Et c’est ainsi que finalement, le récit de Quel beau Dimanche ! implose, part dans tous les sens. Plus riche et peut-être plus abouti que Le Grand Voyage, ce roman a le mérite de traiter des deux totalitarismes dont Semprun est le rescapé. Le nazisme d’abord et sa déportation à Buchenwald, son travail à L’Arbeitstatistik et son illumination face à un arbre en plein hiver, en plein camp, un spectacle sublime, onirique au milieu de l’horreur et de l’absurde. Puis le communisme, parti que Semprun connaît très bien pour en avoir été exclu et en être revenu. L’utopie Stalinienne notamment lui apparaît tout autre à la lecture d’Une journée d’Ivan Denissovitch d’Alexandre Soljenitsyne.

Quel Beau Dimanche ! , c’est la beauté à Buchenwald. Comment un tel instant d’émerveillement est-il possible ? Puis, Semprun pose des problèmes en résonance avec cette absurdité. A savoir comment l’Allemagne, nation de culture et terre de Goethe a-t-elle pu basculer dans une telle barbarie ?

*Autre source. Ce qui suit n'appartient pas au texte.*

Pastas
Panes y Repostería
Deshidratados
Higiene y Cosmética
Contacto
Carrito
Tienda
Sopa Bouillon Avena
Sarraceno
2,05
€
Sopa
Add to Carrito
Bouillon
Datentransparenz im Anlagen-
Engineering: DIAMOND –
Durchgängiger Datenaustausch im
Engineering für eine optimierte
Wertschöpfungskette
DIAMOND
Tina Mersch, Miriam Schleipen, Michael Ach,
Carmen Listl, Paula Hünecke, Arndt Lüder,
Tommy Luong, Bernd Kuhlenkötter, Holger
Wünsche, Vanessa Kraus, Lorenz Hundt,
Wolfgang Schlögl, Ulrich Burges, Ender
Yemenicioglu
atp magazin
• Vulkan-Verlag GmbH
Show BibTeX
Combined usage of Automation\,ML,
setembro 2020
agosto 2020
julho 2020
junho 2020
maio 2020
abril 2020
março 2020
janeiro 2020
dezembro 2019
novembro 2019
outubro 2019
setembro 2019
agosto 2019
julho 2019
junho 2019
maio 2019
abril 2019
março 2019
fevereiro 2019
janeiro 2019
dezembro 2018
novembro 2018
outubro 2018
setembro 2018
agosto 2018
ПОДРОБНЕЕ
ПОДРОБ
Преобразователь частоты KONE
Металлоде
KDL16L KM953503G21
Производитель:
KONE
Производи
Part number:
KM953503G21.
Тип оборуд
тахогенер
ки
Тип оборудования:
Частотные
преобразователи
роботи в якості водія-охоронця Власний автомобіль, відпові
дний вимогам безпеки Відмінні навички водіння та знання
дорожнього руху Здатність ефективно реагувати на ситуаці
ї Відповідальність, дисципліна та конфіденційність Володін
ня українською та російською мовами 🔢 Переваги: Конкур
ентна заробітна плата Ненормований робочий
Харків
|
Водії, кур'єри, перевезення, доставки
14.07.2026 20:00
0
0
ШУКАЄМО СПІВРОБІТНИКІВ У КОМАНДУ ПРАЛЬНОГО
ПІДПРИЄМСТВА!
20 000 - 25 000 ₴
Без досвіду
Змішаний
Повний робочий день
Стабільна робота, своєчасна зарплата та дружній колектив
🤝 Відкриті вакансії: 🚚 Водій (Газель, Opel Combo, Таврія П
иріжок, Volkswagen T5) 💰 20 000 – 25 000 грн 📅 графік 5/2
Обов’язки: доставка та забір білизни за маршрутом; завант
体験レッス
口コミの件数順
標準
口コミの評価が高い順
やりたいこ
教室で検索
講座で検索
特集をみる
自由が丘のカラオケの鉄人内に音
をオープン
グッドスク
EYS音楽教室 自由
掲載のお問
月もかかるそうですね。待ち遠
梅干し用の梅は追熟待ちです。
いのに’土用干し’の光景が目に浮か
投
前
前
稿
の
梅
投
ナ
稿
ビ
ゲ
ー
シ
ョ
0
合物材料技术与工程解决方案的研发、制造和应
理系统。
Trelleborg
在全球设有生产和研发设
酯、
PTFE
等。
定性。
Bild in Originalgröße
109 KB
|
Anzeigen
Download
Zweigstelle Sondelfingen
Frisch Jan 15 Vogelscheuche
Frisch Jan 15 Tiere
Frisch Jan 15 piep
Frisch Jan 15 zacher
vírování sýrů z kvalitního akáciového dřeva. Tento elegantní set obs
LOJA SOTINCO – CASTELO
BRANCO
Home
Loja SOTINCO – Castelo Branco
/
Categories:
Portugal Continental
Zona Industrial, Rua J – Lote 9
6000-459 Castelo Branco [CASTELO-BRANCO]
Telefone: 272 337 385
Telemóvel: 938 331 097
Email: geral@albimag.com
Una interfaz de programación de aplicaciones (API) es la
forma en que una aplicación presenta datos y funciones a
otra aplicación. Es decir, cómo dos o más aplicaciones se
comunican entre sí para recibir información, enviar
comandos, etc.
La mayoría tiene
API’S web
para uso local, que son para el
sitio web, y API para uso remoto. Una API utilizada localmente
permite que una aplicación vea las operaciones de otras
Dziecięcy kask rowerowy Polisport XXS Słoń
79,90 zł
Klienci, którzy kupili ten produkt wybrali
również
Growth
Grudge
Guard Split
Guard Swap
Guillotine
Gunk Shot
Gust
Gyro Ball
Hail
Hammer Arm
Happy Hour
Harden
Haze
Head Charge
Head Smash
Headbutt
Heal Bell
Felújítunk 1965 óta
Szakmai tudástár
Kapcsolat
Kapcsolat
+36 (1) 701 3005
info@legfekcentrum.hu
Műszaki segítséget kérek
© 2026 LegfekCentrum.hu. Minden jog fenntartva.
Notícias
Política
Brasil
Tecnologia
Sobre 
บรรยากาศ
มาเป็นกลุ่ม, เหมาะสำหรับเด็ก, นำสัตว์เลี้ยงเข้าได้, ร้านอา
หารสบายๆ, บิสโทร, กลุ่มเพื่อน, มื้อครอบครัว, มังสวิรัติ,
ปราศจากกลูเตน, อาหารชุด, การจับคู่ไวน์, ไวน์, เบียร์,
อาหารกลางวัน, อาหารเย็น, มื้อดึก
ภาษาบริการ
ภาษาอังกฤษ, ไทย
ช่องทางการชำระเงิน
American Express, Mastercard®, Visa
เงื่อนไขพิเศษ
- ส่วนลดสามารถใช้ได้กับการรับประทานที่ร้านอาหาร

Ces questions, si fondamentales soient-elles ne trouveront guère de réponse, que ce soit dans ces lignes ou celles de L’écriture ou la vie. Car on est là en présence d’une problématique spirituelle qui ne trouve de réponse que quelques bribes, quelques pistes émises par la philosophie, l’histoire ou la psychologie. Car la dimension de cette tragédie (si le mot est encore valable à cette échelle) est incommensurable, et par-là même, intangible. C’est bien cette incompréhension qui a tué Primo Levi, c’est elle qui a assassiné Paul Celan et achevé Jean Amery. Et c’est bien là une des particularités de l’holocauste : occire des hommes à rebours. Car la catharsis ne fonctionne pas toujours. Cependant, les traces laissées serviront aux générations à venir. C’était là tout le combat de Semprun. On lui sait gré d’être décédé de sa mort naturelle qui nous laisse un peu d’espoir. Lui qui s’inquiétait de savoir ce que pouvait la littérature. La lecture de ses romans devrait vous renseigner sur ce point.





A lire :

-       Le Grand Voyage, Jorge Semprun, Folio, Gallimard

-       Autobiographie de Fréderico Sanchez, Jorge Semprun, Folio, Gallimard.

-       Quel Beau Dimanche !, Jorge Semprun, Cahiers rouges, Grasset.

-       L’écriture ou la vie, Jorge Semprun, Folio, Gallimard

-       Se taire est impossible, Jorge Semprun, entretien avec Elie Wiesel, Mille et une nuits.

-       Jorge Semprun, l’écriture de la vie, Gérard de Cortanze, Folio, Gallimard.



[i] Quel Beau Dimanche !, Jorge Semprun, Grasset, p.113.